Can it thrive in a tightening environment
It goes without saying that US tech stocks have gone from strength to strength the last two years and while there have been small setbacks along the way, the trend remains very strong.
While they suffered along with the rest early in the pandemic, it soon became clear that those companies that were most future-proof and better placed to thrive in an environment that massively accelerated pre-pandemic trends were going to do well. Whether that be online shopping, working from home, gaming, etc, these companies were ahead of the pack and are reaping the rewards.
And while there have been wobbles along the way and a lot of concern about how many of these firms will adjust to a monetary tightening environment, it’s clear investors are in no rush to abandon ship. As we saw after the Fed on Wednesday, investors (tech included) fear inflation far more than modestly higher rates.

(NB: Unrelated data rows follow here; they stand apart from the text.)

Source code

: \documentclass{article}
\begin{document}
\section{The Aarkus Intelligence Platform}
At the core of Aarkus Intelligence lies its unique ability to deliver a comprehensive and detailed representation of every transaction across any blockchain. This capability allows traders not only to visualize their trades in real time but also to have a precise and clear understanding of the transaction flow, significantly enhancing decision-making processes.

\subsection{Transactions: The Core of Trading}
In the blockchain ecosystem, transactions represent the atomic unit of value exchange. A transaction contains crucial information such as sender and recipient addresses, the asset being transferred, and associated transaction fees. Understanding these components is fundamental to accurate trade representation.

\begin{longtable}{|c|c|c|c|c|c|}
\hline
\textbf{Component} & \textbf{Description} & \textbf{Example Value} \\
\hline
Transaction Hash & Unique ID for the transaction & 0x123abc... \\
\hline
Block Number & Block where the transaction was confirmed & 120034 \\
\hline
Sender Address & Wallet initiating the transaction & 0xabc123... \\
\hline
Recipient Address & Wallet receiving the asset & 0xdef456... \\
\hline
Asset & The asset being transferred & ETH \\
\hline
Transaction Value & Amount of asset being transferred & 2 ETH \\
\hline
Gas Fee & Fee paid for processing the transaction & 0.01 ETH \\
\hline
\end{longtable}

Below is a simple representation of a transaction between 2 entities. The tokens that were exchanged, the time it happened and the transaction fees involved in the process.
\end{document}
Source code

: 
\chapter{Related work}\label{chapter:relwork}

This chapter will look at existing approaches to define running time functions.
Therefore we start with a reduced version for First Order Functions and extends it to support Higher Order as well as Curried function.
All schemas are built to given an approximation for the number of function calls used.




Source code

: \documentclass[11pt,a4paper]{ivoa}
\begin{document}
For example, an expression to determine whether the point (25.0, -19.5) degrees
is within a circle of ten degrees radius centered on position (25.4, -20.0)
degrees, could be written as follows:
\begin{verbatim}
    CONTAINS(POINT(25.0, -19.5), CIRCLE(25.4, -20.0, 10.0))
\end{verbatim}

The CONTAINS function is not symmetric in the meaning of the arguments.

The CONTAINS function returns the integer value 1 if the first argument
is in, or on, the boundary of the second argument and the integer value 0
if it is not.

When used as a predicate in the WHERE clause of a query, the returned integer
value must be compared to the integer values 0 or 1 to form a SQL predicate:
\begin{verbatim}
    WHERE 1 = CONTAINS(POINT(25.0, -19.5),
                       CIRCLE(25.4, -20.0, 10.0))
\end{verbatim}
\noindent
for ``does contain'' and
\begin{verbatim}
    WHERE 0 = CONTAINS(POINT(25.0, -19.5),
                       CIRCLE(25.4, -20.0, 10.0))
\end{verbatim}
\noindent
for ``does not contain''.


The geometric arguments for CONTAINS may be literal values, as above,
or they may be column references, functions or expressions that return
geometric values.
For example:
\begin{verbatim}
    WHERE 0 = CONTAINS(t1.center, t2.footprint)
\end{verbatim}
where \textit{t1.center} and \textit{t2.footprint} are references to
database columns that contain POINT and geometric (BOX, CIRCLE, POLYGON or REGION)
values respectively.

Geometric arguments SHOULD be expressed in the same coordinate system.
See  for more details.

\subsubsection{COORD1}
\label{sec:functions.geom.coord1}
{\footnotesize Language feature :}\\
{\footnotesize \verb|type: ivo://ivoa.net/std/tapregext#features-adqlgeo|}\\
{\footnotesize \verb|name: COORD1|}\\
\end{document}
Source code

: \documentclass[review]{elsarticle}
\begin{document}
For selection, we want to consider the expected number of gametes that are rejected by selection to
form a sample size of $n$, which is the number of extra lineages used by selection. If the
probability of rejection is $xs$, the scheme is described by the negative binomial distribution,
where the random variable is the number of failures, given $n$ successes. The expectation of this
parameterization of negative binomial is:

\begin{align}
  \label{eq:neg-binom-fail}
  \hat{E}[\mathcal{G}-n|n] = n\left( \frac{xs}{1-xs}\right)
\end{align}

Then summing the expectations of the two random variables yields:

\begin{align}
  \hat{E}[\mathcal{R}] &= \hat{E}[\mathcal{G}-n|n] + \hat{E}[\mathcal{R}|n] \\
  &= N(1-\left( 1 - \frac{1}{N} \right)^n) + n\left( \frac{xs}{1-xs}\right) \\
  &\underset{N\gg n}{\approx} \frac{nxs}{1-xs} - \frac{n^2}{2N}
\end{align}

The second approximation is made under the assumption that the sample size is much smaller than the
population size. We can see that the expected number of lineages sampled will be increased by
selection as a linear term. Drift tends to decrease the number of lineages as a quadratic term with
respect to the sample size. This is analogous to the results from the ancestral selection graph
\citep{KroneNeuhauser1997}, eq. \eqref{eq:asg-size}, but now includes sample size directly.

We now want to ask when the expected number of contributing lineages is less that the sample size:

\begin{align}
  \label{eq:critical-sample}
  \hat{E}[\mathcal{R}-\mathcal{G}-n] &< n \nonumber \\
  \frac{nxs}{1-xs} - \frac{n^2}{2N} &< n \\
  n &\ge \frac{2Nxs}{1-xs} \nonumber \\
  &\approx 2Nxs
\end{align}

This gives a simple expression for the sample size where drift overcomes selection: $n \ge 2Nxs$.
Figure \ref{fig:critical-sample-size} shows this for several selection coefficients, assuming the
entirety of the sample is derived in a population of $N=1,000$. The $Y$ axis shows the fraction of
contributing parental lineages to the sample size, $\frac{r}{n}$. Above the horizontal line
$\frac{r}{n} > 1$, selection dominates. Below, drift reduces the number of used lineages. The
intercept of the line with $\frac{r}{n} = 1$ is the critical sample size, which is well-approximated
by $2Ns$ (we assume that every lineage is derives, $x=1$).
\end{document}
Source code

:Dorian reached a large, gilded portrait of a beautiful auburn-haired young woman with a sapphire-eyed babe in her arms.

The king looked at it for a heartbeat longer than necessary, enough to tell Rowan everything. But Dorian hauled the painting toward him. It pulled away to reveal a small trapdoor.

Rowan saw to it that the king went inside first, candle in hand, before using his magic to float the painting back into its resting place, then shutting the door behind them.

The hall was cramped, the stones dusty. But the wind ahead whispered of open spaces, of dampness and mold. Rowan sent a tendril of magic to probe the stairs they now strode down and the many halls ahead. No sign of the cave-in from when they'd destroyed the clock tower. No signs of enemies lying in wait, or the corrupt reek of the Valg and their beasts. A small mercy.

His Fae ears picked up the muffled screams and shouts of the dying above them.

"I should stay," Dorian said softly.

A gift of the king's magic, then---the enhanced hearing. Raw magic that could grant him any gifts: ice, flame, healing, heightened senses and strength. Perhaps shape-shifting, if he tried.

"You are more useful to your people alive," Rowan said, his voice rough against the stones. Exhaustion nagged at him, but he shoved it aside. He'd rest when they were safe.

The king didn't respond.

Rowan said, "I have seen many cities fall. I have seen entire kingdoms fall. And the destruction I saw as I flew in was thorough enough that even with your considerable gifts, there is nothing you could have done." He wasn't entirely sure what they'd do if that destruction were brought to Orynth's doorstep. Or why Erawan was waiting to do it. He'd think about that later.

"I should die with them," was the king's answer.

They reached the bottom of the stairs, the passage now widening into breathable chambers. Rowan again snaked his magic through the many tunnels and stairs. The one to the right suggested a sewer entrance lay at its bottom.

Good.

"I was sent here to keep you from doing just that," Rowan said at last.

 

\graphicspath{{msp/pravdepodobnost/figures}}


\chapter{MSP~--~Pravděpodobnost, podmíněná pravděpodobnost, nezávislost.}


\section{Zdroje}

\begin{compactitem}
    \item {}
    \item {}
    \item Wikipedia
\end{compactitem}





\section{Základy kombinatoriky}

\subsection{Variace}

The recent pullback saw the index find support once again around the 55/89-day SMA band before getting a post-Fed lift. While a break below here would have been a setback, as long as the channel holds, the trend continues to look healthy.
The next test to the upside is 16,500 where the index has repeatedly run into resistance followed by the all-time high around 16,771.
We may not see price soar from here given the uncertain interest rate environment which has hindered tech firms more than others. That said, they have performed best in restriction/lockdown environments and that appears to be where we’re heading once again. That may be supportive depending on how severe restrictions become and how long they last.